* **What the task requires**: Beginning at the line that holds "594 500 34.62", transcribe each line exactly through the end of the records, and leave any pictures out.

================================

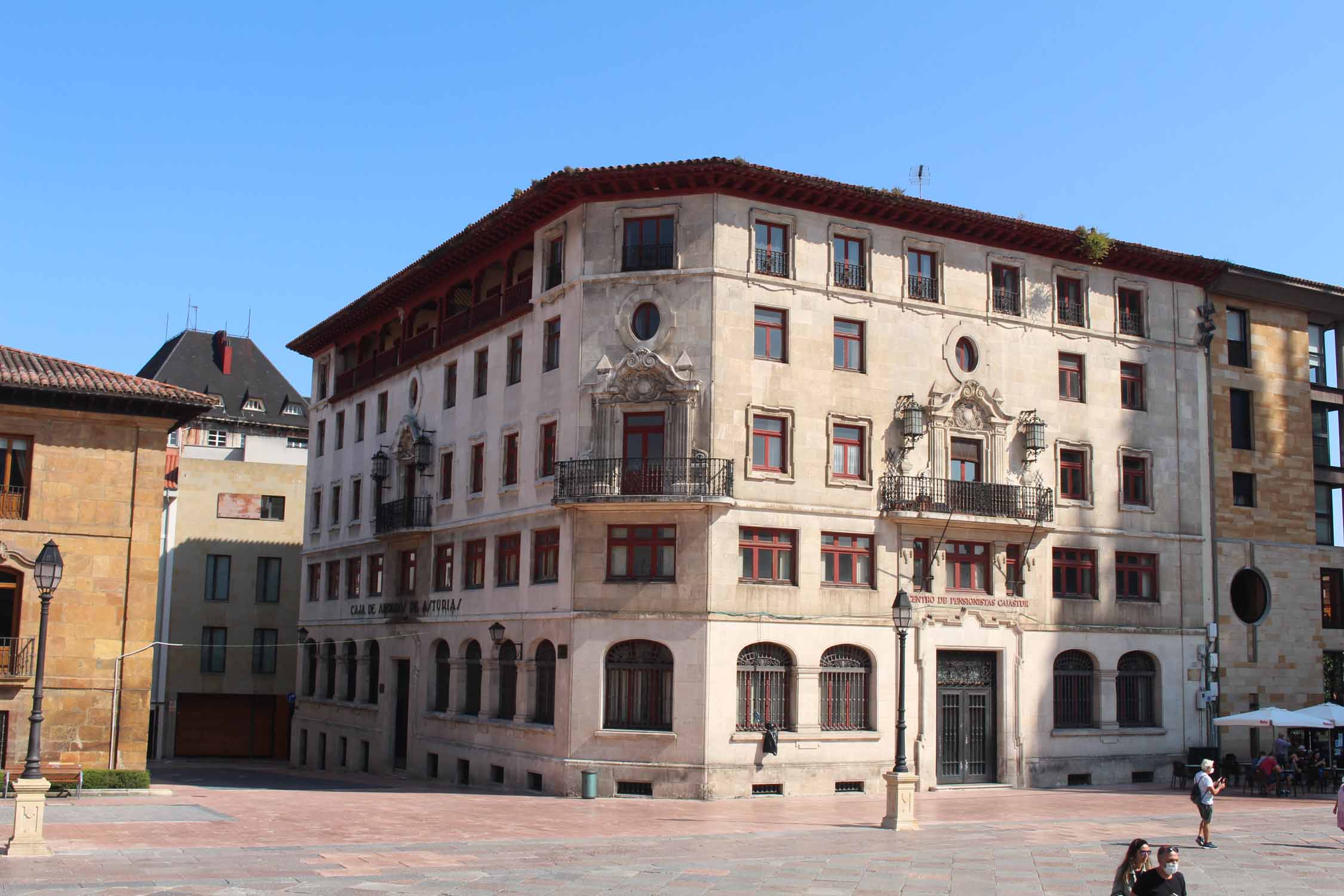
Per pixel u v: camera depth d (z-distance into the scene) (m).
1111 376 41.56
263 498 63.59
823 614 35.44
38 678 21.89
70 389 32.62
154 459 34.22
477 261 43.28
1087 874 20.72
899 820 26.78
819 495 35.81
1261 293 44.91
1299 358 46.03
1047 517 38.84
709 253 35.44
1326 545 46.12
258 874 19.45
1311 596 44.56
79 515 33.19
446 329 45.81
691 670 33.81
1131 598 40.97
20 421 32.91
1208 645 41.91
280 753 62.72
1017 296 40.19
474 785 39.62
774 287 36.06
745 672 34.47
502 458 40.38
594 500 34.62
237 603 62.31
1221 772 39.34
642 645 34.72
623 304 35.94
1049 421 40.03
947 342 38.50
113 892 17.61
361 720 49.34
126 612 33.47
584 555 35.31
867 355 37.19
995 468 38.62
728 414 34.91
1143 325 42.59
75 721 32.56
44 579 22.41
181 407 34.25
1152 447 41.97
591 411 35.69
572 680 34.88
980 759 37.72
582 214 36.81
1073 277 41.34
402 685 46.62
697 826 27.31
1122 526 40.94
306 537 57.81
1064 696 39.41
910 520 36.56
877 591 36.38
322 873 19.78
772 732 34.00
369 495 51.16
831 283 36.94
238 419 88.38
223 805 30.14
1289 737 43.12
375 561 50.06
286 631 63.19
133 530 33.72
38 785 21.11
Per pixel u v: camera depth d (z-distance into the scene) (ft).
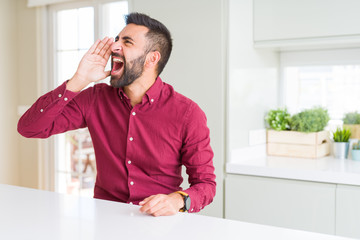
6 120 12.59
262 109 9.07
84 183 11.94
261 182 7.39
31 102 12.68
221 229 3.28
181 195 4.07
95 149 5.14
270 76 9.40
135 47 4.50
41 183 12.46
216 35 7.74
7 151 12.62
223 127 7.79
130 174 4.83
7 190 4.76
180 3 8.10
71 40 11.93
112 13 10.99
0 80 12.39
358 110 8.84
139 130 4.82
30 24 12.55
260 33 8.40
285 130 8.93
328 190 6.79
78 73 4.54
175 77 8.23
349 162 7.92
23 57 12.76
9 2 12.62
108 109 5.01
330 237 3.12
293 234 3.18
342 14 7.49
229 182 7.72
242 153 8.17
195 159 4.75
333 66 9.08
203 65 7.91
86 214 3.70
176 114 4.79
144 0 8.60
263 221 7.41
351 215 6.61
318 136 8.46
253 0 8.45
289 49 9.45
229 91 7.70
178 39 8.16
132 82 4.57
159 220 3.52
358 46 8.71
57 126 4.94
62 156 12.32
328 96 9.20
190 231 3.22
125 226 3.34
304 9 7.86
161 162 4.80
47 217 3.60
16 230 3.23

================================

* **Answer box**:
594 500 34.62
237 603 62.31
1221 772 39.34
642 645 34.72
623 304 35.94
1049 421 40.03
947 342 38.50
113 892 17.61
361 720 49.34
126 612 33.47
584 555 35.31
867 355 37.19
995 468 38.62
728 414 34.91
1143 325 42.59
75 721 32.56
44 579 22.41
181 407 34.25
1152 447 41.97
591 411 35.69
572 680 34.88
980 759 37.72
582 214 36.81
1073 277 41.34
402 685 46.62
697 826 27.31
1122 526 40.94
306 537 57.81
1064 696 39.41
910 520 36.56
877 591 36.38
322 873 19.78
772 732 34.00
369 495 51.16
831 283 36.94
238 419 88.38
223 805 30.14
1289 737 43.12
375 561 50.06
286 631 63.19
133 530 33.72
38 785 21.11
Per pixel u v: camera depth d (z-distance into the scene) (ft).
6 120 12.59
262 109 9.07
84 183 11.94
261 182 7.39
31 102 12.68
221 229 3.28
181 195 4.07
95 149 5.14
270 76 9.40
135 47 4.50
41 183 12.46
216 35 7.74
7 151 12.62
223 127 7.79
130 174 4.83
7 190 4.76
180 3 8.10
71 40 11.93
112 13 10.99
0 80 12.39
358 110 8.84
139 130 4.82
30 24 12.55
260 33 8.40
285 130 8.93
328 190 6.79
78 73 4.54
175 77 8.23
349 162 7.92
23 57 12.76
9 2 12.62
108 109 5.01
330 237 3.12
293 234 3.18
342 14 7.49
229 182 7.72
242 153 8.17
195 159 4.75
333 66 9.08
203 65 7.91
86 214 3.70
176 114 4.79
144 0 8.60
263 221 7.41
351 215 6.61
318 136 8.46
253 0 8.45
289 49 9.45
229 91 7.70
178 39 8.16
132 82 4.57
159 220 3.52
358 46 8.71
57 126 4.94
62 156 12.32
328 96 9.20
190 231 3.22
125 226 3.34
304 9 7.86
161 162 4.80
47 217 3.60
16 230 3.23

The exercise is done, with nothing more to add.